A few days later, this time in Chattanooga, Tennessee, Obama proposed a "grand bargain" with Republicans, saying he would cut corporate tax rates -- something Republicans have long supported -- if the GOP would agree to bolster the country's manufacturing sector and network of community colleges by investing in each.

Republicans have panned these speeches. Senate Minority Leader Mitch McConnell said the economic refocus caused "a collective bipartisan eye roll," while House Speaker John Boehner called the refocus "an Easter Egg with no candy in it."

The news conference is another opportunity for Obama to push his economic agenda while Congress is away.

"I think he wants to set the table for the big fights in the fall, and he's been doing that out on the road, and here is a chance for him to do it in the White House briefing room," Crowley said.

After Congress returns to Washington after its five-week summer recess, one of the first things lawmakers must do is fund the government past September 30, when the 2013 fiscal calendar ends. Because of marked differences between the House and Senate on spending, that is expected to be a major fight.

On top of that, most budget experts expect that the debt ceiling -- the limit on the amount of national debt the United States is allowed to carry -- will need to be raised sometime between mid-October and mid-November.
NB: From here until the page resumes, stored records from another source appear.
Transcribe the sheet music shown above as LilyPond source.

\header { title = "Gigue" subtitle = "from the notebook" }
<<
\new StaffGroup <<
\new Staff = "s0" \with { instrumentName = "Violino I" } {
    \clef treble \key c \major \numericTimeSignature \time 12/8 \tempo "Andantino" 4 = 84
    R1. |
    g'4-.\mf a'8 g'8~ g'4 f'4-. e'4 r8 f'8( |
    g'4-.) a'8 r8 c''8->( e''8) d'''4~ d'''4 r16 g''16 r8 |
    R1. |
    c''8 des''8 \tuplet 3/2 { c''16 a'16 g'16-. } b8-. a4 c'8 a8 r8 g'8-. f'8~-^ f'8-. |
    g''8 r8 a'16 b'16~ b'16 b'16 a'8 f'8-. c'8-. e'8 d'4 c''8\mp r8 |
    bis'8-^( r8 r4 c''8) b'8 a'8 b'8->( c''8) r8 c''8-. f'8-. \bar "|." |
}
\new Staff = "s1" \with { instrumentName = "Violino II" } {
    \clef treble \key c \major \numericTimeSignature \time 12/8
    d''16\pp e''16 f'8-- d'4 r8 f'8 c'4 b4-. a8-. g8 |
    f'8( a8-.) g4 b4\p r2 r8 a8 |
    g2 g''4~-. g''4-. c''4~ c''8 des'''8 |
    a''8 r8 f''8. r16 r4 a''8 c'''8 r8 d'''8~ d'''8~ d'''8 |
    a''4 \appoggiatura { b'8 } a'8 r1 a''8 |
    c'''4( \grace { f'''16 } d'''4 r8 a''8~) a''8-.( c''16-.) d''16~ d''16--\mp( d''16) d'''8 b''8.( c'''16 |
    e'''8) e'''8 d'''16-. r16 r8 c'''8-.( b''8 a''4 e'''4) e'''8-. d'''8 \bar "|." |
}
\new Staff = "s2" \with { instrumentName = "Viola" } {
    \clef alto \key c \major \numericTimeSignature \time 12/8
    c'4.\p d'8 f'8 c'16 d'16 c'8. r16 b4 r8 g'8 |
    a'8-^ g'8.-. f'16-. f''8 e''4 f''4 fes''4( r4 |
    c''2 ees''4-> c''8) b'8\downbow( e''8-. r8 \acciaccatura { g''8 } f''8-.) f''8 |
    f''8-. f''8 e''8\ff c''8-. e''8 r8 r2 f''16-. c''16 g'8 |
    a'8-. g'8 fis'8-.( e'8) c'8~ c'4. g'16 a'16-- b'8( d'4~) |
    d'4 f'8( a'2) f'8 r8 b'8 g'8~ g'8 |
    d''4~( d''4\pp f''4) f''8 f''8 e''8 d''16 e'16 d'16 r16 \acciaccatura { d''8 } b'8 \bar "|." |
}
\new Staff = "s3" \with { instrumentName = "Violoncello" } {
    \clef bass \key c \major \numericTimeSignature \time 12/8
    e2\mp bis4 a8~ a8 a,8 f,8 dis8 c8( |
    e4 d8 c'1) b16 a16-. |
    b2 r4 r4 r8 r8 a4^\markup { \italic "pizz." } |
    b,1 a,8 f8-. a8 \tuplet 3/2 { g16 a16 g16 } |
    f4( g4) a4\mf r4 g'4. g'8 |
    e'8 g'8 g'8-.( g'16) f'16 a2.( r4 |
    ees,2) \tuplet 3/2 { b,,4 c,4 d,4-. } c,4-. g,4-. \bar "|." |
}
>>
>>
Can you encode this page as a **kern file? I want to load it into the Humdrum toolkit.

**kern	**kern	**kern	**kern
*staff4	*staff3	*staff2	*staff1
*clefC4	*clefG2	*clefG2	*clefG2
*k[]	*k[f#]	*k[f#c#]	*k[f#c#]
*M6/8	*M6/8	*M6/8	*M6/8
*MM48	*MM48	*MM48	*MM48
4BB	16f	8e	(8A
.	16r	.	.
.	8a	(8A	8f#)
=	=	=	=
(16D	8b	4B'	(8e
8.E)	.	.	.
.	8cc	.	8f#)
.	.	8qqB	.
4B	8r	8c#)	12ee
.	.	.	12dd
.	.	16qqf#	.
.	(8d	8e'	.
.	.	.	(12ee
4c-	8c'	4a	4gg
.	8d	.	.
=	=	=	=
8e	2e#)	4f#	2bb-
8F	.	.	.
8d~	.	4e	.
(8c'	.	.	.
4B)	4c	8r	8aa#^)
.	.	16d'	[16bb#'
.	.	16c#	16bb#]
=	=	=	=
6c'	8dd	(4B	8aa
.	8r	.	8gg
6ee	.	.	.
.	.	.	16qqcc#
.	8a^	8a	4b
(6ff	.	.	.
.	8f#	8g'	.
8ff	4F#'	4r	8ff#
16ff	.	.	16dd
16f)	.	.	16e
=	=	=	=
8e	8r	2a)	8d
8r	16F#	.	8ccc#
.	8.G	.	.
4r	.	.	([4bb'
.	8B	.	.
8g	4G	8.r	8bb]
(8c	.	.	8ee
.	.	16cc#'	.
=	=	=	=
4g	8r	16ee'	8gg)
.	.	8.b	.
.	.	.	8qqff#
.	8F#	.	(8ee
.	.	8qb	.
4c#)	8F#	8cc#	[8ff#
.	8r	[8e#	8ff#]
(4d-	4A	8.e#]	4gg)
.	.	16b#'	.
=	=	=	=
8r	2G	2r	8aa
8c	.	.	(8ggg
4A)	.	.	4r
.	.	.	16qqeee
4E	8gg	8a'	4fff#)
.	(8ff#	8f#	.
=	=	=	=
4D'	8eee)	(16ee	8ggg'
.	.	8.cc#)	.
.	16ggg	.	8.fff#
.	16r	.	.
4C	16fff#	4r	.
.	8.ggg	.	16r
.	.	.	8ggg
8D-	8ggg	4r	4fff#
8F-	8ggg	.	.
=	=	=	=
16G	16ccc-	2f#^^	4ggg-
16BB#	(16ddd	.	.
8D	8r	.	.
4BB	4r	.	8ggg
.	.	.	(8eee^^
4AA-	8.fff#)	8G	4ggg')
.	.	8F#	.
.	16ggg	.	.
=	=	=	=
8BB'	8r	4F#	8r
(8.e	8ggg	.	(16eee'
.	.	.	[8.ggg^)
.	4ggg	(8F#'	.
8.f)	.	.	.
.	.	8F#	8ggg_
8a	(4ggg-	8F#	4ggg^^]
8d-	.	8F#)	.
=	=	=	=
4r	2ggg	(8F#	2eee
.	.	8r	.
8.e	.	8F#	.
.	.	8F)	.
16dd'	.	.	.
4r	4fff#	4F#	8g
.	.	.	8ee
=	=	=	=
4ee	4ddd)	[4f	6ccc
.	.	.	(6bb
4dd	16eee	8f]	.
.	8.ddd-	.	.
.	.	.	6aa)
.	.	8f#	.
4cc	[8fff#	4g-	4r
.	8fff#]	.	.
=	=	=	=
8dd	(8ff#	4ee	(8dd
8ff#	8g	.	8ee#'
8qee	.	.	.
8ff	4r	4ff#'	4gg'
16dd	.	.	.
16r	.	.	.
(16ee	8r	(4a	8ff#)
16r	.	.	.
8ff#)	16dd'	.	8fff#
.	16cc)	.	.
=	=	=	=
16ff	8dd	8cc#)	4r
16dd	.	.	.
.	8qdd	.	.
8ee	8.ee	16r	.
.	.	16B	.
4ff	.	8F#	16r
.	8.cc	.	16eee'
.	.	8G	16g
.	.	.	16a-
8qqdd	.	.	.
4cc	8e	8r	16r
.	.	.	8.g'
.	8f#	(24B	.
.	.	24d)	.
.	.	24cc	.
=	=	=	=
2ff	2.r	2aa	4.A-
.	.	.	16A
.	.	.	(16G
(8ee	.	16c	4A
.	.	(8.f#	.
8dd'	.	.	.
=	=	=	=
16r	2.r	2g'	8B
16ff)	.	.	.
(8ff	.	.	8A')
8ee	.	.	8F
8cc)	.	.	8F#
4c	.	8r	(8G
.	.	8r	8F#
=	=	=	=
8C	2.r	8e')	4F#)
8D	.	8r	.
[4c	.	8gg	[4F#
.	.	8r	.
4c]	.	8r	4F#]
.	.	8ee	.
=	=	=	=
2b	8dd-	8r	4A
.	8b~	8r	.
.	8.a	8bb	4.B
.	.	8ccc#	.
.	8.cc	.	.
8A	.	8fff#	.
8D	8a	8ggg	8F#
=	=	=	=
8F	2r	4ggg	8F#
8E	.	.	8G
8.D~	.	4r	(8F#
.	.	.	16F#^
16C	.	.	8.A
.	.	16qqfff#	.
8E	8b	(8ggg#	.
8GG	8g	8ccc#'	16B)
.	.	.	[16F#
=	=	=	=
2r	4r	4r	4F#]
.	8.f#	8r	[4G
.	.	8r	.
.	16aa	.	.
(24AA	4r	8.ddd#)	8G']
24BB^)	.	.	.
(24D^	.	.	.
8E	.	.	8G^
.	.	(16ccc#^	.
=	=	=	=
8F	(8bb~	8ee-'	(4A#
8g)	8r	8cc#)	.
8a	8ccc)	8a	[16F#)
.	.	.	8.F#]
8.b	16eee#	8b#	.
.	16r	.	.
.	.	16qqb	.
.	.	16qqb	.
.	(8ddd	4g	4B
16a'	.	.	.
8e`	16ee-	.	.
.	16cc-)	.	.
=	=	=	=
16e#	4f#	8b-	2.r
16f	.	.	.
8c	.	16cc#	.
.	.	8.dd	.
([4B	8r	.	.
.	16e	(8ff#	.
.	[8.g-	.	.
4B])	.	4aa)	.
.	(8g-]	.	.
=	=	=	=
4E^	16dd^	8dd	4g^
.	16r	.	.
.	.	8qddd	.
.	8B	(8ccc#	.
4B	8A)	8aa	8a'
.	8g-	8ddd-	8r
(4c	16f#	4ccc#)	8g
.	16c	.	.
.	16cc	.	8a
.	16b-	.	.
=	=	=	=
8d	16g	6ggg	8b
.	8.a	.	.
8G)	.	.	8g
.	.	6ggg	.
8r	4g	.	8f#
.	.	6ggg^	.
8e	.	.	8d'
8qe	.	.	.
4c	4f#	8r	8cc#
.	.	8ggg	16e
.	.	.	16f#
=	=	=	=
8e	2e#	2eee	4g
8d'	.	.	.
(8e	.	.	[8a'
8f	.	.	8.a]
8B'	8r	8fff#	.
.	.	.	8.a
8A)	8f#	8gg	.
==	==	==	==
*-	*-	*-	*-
The lines are drawn -- Obama told Democrats on Capitol Hill last week that he won't negotiate on the debt ceiling, and some Republicans, like Sen. Ted Cruz of Texas, have threatened to shut down the government over the debt ceiling and budget bills as a way to continue their attack on Obamacare.

"There are some Democrats, some in the media and some Republicans who portray a shutdown as a horrible calamity," Cruz said at a recent Heritage Foundation speech. "I think the term 'shutdown' is a misnomer. It's actually a partial, temporary shutdown. We have seen them before."

And then there is Russia's harboring of Snowden, the former NSA contractor who leaked government secrets to the media. Obama has commented on the ongoing issue but has not made a public statement on the country's decision to grant Snowden temporary asylum.

Earlier this week, the White House canceled a much-discussed visit to Moscow next month for talks with Russian President Vladimir Putin, citing a lack of progress in bilateral relations since Putin regained the presidency a year ago. Although the president will still travel to Russia, he will not meet directly with Putin.

White House officials acknowledge that Russia's decision to grant Snowden asylum was a factor in the decision.

Obama has faced criticism for not being tougher with Russia in the past, but as Crowley points out, the country is too important on a number of issues to ignore.

"One of his (Obama's) legacies is that he would like to bring down those nuclear arsenals," Crowley said. "You can't do that unless the other person's at the table, and that's Russia."

CNN's Candy Crowley, Elise Labott and CNNMoney's Jeanne Sahadi contributed to this report.